▶ TASK
Report every line below that has the string "獎賞錢回贈" in it.
**** DATA TO PROCESS ****
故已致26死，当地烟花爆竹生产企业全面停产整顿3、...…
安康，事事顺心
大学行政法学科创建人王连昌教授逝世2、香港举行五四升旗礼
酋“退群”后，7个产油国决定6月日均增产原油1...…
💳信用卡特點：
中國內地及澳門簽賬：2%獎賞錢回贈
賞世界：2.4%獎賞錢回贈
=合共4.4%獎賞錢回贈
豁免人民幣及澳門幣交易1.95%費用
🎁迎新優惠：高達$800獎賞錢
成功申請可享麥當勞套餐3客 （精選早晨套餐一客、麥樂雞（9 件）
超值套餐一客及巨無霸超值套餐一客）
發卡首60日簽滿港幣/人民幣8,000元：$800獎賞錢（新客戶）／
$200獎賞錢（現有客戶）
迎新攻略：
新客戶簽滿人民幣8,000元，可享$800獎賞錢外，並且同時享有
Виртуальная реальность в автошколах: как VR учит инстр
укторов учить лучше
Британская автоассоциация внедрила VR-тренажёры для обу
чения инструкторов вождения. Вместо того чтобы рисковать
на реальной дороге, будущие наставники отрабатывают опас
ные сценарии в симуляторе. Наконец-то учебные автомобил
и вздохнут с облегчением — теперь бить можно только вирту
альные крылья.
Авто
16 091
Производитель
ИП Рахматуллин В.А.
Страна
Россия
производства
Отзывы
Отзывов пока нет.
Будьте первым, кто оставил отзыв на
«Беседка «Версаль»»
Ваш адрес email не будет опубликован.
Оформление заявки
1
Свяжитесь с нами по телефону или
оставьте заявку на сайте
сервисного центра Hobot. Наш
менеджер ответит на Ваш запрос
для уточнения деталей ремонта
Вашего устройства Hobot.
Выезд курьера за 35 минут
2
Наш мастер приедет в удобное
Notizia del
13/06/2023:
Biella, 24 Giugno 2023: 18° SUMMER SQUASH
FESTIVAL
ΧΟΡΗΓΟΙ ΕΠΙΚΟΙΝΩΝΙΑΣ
****
▶ SOLVED PROBLEM
中國內地及澳門簽賬：2%獎賞錢回贈
賞世界：2.4%獎賞錢回贈
=合共4.4%獎賞錢回贈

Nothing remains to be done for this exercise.